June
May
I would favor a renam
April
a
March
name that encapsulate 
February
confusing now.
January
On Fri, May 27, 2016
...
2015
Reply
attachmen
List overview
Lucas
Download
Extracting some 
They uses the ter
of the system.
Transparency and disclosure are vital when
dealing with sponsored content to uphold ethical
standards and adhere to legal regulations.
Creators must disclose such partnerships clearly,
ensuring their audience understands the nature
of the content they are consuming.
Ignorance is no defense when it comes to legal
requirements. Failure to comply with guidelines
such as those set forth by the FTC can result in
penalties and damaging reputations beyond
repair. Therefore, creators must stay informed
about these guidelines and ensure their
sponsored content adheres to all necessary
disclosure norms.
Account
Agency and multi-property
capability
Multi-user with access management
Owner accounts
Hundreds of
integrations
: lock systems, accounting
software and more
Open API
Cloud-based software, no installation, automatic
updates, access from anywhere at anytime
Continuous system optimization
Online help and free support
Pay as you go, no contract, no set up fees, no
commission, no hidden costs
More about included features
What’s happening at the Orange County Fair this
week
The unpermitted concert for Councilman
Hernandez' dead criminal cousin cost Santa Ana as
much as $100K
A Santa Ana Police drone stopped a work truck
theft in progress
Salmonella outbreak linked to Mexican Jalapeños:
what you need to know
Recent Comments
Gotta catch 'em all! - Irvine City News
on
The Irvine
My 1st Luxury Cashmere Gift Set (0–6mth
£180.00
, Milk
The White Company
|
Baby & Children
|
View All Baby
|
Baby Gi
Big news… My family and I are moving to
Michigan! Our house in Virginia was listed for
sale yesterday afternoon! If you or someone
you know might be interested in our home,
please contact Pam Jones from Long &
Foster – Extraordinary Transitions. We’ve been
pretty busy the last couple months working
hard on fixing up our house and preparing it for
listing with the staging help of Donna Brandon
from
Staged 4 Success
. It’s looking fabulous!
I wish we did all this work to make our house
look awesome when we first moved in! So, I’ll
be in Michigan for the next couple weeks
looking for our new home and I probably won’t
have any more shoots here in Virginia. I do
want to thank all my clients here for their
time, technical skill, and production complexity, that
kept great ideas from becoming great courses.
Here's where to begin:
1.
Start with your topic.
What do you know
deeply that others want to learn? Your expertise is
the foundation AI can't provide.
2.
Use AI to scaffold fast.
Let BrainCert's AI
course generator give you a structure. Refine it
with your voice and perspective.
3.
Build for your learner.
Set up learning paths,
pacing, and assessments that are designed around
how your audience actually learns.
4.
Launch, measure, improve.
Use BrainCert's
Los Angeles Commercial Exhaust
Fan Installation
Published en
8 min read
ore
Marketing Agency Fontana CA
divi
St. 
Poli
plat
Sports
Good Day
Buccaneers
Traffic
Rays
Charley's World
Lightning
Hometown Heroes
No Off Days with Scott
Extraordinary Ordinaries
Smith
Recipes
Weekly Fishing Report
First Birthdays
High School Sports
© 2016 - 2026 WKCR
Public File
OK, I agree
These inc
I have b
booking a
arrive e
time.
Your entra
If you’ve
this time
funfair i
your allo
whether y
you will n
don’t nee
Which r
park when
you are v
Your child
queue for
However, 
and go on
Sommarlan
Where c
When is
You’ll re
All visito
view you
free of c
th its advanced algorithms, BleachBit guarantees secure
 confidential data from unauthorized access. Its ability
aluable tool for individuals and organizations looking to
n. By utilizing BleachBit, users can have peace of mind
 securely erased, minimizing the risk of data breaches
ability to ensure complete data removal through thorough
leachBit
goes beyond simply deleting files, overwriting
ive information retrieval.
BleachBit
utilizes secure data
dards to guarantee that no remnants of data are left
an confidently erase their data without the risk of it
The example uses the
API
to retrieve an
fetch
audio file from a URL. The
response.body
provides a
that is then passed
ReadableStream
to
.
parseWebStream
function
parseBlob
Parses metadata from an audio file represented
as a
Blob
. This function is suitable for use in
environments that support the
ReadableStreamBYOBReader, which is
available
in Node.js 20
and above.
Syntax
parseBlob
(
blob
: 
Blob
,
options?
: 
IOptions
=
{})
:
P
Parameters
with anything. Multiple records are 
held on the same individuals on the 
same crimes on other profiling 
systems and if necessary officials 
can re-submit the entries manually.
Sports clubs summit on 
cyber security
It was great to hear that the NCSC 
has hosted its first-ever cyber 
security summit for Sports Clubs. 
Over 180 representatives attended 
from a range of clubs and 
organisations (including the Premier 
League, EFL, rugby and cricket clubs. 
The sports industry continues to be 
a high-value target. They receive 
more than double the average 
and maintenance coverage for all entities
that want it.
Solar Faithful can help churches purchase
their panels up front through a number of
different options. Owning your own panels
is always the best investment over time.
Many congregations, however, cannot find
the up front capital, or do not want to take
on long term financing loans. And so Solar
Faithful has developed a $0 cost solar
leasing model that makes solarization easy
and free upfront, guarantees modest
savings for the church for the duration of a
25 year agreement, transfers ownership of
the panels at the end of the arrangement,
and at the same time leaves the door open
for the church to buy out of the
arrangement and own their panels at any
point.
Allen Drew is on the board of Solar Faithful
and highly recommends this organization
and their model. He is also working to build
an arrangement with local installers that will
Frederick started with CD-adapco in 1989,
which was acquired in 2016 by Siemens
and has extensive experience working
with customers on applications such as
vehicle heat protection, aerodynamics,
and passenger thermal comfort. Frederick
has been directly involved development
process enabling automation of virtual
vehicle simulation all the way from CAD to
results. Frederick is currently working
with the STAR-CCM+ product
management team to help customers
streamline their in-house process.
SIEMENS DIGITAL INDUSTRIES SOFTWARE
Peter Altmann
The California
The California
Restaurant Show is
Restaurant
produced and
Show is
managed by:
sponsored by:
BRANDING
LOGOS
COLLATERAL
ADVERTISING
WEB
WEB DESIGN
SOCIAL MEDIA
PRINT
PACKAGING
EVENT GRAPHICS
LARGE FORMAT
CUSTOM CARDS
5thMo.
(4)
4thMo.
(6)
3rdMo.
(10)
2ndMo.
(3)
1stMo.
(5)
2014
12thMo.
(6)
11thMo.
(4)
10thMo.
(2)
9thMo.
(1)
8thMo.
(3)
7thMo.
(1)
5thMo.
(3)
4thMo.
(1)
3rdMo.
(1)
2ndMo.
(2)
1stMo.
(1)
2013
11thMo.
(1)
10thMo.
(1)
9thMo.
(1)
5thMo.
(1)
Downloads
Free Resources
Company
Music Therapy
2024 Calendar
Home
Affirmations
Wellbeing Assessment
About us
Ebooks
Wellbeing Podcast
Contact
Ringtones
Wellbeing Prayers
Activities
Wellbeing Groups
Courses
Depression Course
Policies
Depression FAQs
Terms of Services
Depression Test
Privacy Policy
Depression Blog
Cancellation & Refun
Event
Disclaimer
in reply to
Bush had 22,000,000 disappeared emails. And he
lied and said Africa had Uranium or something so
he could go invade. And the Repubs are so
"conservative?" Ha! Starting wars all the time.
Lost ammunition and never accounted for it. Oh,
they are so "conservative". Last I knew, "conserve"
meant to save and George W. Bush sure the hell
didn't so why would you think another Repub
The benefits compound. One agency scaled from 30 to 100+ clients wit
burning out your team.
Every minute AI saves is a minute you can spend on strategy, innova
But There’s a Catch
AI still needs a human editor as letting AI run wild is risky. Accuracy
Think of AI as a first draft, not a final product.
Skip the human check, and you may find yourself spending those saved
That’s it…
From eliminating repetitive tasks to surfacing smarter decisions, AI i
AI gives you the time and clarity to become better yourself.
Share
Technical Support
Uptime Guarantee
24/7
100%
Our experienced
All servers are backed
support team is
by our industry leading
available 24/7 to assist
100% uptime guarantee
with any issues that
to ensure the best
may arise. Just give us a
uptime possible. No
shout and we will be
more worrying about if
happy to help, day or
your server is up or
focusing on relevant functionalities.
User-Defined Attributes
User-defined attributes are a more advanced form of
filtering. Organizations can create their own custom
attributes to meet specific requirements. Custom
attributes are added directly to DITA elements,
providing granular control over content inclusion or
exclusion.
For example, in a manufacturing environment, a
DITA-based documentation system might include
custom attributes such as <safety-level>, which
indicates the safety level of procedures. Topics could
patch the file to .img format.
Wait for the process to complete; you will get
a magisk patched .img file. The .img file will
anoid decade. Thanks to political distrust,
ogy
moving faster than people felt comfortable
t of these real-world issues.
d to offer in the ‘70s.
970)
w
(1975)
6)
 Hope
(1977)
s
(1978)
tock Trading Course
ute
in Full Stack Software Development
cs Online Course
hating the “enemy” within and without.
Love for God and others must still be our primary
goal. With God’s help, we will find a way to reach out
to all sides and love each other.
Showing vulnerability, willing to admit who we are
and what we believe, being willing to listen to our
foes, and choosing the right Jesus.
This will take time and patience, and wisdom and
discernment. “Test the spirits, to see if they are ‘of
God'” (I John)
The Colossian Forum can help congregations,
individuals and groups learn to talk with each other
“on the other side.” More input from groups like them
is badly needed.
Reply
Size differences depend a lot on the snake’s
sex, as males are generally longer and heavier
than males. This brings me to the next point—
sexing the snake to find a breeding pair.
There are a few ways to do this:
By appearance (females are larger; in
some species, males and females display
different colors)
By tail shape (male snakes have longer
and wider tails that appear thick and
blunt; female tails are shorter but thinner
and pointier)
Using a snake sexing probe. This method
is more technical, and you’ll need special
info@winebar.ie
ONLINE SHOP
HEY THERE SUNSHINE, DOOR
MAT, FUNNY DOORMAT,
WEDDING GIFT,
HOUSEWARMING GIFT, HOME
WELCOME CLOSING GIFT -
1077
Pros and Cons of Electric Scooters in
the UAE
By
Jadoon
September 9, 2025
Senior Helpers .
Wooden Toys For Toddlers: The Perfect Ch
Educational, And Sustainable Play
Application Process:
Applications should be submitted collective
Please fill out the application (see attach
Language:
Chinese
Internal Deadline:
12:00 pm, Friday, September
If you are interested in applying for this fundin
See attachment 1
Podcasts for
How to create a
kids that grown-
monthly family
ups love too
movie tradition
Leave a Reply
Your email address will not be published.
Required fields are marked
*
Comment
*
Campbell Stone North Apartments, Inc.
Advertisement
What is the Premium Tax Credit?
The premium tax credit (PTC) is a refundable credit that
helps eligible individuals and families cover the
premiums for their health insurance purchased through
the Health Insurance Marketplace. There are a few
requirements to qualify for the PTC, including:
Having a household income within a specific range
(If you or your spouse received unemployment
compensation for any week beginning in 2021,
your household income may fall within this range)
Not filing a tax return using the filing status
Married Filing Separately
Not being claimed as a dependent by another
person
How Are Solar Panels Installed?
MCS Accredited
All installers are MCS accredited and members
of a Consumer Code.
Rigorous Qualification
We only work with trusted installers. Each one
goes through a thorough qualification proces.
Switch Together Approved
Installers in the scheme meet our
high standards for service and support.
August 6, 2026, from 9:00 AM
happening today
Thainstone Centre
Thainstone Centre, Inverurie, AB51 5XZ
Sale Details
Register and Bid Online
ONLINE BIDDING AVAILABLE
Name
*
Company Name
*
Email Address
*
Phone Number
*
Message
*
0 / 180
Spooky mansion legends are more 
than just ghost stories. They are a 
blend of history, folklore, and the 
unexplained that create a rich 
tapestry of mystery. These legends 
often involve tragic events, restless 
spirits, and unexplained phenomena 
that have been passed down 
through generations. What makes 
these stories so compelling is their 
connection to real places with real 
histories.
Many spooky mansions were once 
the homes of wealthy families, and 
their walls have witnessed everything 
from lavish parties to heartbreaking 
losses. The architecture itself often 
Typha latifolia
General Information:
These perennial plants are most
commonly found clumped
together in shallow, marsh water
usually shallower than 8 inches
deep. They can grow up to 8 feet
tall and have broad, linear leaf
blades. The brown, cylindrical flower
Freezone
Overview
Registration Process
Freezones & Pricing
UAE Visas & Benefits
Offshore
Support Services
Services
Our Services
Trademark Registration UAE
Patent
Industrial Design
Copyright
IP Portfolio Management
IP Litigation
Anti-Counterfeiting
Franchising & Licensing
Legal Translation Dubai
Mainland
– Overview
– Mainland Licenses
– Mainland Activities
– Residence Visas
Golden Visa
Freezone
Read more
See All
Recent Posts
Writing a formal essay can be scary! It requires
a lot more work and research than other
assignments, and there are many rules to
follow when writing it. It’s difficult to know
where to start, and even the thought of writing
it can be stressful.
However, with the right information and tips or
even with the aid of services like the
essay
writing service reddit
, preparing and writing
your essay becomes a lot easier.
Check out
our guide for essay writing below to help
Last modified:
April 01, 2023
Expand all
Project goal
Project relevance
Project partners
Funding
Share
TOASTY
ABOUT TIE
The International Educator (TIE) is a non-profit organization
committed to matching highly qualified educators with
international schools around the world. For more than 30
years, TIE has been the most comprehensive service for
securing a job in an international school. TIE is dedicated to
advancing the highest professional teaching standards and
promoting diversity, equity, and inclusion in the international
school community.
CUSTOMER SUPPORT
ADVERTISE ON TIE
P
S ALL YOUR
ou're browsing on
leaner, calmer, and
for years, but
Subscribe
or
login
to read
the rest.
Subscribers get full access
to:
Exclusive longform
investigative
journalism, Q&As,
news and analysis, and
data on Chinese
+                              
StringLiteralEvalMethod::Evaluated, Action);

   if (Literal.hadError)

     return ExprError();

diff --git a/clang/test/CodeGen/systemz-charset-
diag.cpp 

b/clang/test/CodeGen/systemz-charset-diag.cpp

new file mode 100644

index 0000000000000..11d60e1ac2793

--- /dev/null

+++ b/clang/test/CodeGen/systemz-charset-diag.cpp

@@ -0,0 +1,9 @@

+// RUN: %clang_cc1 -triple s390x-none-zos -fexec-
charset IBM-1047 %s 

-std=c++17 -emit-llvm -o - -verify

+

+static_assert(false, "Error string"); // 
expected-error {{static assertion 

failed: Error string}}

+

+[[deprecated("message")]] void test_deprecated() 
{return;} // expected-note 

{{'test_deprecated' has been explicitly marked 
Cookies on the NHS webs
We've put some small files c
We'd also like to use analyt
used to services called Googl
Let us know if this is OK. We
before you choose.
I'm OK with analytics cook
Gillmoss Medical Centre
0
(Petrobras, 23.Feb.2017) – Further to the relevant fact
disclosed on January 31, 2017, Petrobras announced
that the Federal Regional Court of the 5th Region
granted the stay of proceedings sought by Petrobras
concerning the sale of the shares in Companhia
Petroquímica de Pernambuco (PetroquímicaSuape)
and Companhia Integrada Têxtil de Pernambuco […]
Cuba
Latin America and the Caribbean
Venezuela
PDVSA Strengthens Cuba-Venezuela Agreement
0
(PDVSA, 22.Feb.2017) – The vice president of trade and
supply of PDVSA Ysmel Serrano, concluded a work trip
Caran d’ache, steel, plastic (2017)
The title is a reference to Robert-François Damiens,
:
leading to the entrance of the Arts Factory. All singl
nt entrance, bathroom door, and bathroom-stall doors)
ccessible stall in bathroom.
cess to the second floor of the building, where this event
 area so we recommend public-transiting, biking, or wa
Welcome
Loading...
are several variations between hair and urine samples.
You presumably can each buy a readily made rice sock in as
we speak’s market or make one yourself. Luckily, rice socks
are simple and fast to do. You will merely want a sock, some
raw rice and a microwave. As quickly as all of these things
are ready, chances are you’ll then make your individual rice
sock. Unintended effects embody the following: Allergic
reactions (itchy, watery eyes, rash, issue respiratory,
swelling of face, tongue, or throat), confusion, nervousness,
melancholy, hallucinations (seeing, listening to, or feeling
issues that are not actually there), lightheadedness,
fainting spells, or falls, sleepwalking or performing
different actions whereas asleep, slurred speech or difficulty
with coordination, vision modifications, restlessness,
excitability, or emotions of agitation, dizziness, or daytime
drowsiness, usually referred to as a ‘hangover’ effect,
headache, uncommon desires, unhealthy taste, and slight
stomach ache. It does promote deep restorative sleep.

■ ■ ■ ■ ■

THE TASK
Copy out the data word for word from its first line through the line containing "much as $100K", including both of those lines.

ANSWER AREA
June
May
I would favor a renam
April
a
March
name that encapsulate 
February
confusing now.
January
On Fri, May 27, 2016
...
2015
Reply
attachmen
List overview
Lucas
Download
Extracting some 
They uses the ter
of the system.
Transparency and disclosure are vital when
dealing with sponsored content to uphold ethical
standards and adhere to legal regulations.
Creators must disclose such partnerships clearly,
ensuring their audience understands the nature
of the content they are consuming.
Ignorance is no defense when it comes to legal
requirements. Failure to comply with guidelines
such as those set forth by the FTC can result in
penalties and damaging reputations beyond
repair. Therefore, creators must stay informed
about these guidelines and ensure their
sponsored content adheres to all necessary
disclosure norms.
Account
Agency and multi-property
capability
Multi-user with access management
Owner accounts
Hundreds of
integrations
: lock systems, accounting
software and more
Open API
Cloud-based software, no installation, automatic
updates, access from anywhere at anytime
Continuous system optimization
Online help and free support
Pay as you go, no contract, no set up fees, no
commission, no hidden costs
More about included features
What’s happening at the Orange County Fair this
week
The unpermitted concert for Councilman
Hernandez' dead criminal cousin cost Santa Ana as
much as $100K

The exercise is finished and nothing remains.